The government's popular "cash for clunkers" program may be running out of money after only a matter of days as car shoppers flock to dealerships to take advantage of the rebates.Known as the Car Allowance Rebate System, or CARS, it was originally funded at $1 billion and scheduled to run until November 1, or until the money ran out. The money ran out in days, as CARS has subsidized the purchase of 22,782 vehicles, with another 25,000 deals in the pipeline waiting government approval. Dealers are worried the government won't come through with the money.
Lawmakers said they would try to find additional funding for the program, which under the legislation could grow to $4 billion for the funding of up to 1 million new car sales.Wouldn't it be wonderful to help consumers take up to "1 million gas guzzlers off the road," as the CARS bill's author, Rep. Edward Markey, D-Mass., said recently?

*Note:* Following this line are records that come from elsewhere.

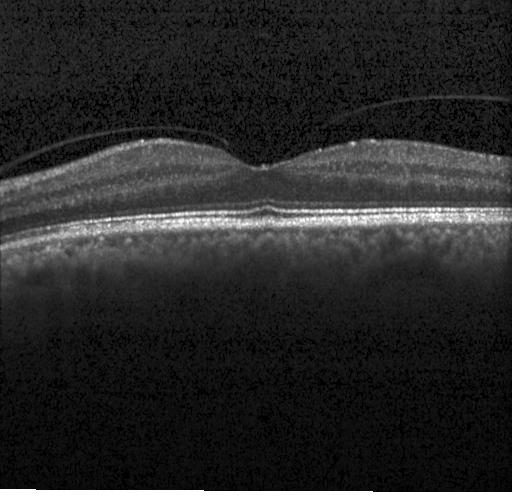 Acquired on a Heidelberg Spectralis. Retinal OCT cross-section
Diagnosis: no choroidal neovascularization, diabetic macular edema, or drusen.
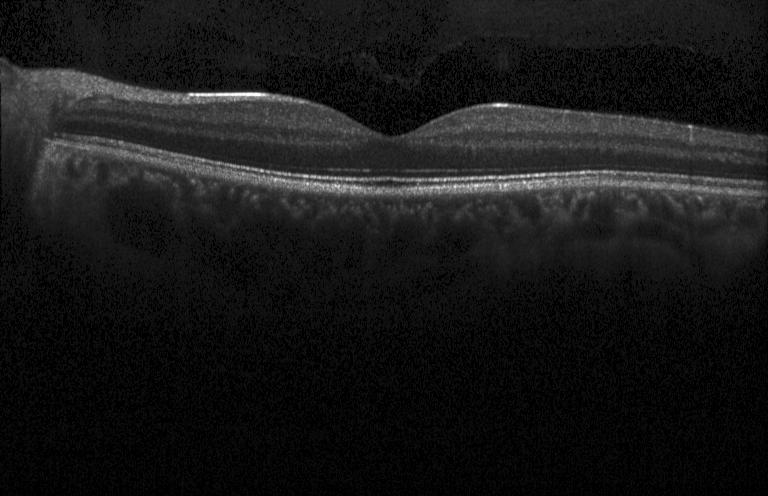 Optical coherence tomography B-scan · macular scan · acquired on a Heidelberg Spectralis
Dx: no choroidal neovascularization, diabetic macular edema, or drusen.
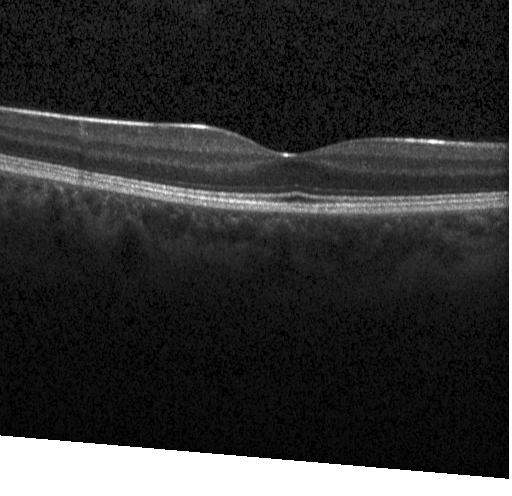

Finding: neither choroidal neovascularization, diabetic macular edema, nor drusen.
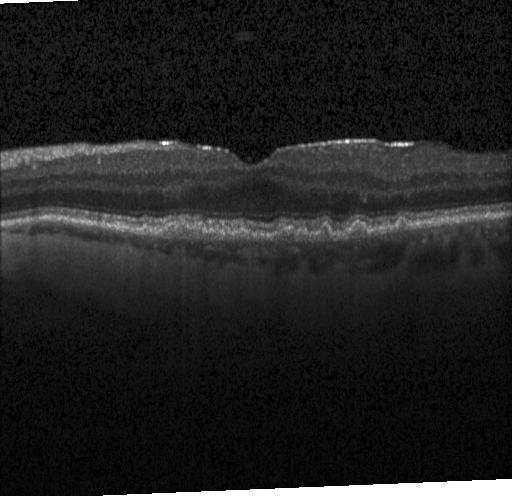 SD-OCT · Heidelberg Spectralis OCT system · retinal OCT cross-section · horizontal scan through the fovea.
Finding: drusen.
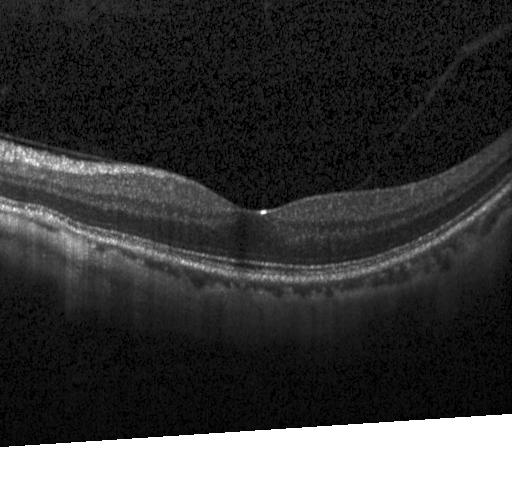

Macular OCT demonstrating no choroidal neovascularization, diabetic macular edema, or drusen.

The answer is no -- not if your goal is to correct the mistakes that brought on the recession. As Peter Schiff observes:
By incentivizing Americans to destroy fully paid-for cars so they can go deeper into debt buying brand new ones, the government weakens an already crippled economy. The last thing we want to do is subsidize Americans to go deeper into debt by buying more stuff. Don’t they realize that is precisely the behavior that got us into this mess?The additional debt will help short-term GDP numbers, but at the price of long-term misery. The rampant stimulus policy of the Obama/Bernanke administration "will prove lethal to any recovery," Schiff concludes. "The recession is over; long live the depression!"